If you use a dataset that satisfies certain data conditions in a RAGAs Task,
a standardized BEIR benchmark evaluation is automatically executed along with the Judge evaluation, and you can check the evaluation results at the top of the dashboard.

🔍 BEIR Evaluation Automatic Execution Conditions

For the BEIR evaluation to run automatically, the Dataset must include the following special columns:
※ If there are multiple chunks or documents to refer to, you can refer to all columns by adding a number (1, 2,...n) after the Excel column.

  • Query required columns: One of the following column names must be included:
    gold_chunk_n, gold_chunkn, gold_context_n, gold_contextn

  • Response Set required columns: One of the following column names must be included:
    retrieved_chunk_n, retrieved_chunkn, retrieved_context_n, retrieved_contextn

Step 2. Evaluation Progress Flow

If you select a Dataset that satisfies the conditions, the system displays a modal to select whether to include the BEIR evaluation.
Users can directly choose whether to proceed with the BEIR evaluation.

Include BEIR evaluation If you check the checkbox, the BEIR evaluation will be performed together.

Modal screen to select whether to include BEIR evaluation

② When checked, the K-List input field is activated.

  • e.g., 1, 2, 3, 5, 10 (enter separated by commas)

③ When you click Start Evaluation, the Judge evaluation + BEIR evaluation proceeds simultaneously.

  • If not checked, only the Judge evaluation is performed.

K-List setting screen

The BEIR evaluation measures Retrieval quality (Precision, Recall, etc.) together.

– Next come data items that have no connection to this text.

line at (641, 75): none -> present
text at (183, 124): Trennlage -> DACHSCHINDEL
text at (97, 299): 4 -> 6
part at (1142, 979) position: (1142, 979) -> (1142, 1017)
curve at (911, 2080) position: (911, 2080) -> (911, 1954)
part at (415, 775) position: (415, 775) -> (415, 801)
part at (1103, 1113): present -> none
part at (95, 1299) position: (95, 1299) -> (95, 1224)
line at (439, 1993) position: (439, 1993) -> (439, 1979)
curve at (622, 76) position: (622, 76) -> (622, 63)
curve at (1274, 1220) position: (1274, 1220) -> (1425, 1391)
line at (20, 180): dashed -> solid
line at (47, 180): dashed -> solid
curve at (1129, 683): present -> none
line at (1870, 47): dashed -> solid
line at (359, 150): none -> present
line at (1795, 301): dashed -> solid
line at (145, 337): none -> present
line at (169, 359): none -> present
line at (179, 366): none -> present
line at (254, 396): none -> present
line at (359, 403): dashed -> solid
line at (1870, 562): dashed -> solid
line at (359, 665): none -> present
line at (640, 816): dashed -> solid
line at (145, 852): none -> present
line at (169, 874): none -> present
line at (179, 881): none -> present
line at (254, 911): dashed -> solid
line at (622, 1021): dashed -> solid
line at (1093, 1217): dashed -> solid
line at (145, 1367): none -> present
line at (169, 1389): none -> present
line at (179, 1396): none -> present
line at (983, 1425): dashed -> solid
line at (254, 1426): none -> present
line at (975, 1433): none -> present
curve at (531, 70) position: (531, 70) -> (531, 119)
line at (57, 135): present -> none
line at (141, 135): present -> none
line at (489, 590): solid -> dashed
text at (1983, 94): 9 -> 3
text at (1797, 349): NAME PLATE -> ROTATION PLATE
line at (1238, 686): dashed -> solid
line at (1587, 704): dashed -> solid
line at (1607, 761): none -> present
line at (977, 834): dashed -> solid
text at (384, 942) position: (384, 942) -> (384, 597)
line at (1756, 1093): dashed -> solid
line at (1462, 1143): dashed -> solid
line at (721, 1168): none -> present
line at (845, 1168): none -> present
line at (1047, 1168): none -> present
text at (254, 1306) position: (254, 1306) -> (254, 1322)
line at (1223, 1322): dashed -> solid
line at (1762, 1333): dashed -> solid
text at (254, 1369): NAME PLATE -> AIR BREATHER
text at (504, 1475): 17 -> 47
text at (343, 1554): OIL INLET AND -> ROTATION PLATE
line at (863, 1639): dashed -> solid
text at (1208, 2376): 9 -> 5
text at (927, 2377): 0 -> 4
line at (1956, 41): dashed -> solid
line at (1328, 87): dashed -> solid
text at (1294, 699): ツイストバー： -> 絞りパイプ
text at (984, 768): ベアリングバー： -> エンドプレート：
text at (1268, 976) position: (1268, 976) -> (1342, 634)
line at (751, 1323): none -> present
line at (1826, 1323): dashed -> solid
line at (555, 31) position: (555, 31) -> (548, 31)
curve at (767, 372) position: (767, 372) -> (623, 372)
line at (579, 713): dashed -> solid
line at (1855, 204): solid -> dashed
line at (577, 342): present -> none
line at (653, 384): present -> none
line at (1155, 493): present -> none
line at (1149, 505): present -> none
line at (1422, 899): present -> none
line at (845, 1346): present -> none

④ Check results When the evaluation is complete, the BEIR Leaderboard is activated at the top of the dashboard,
and you can check key metrics such as Precision / Recall / F1 based on the entered K-List.

BEIR Leaderboard screen example


Precautions
  • There is no "Pause" function for the BEIR evaluation.
  • The BEIR evaluation is executed on a Response Set basis.
    If you select the same Response Set, only one result will be displayed in the evaluation list.
  • The results can be checked on the Dashboard along with the Judge evaluation.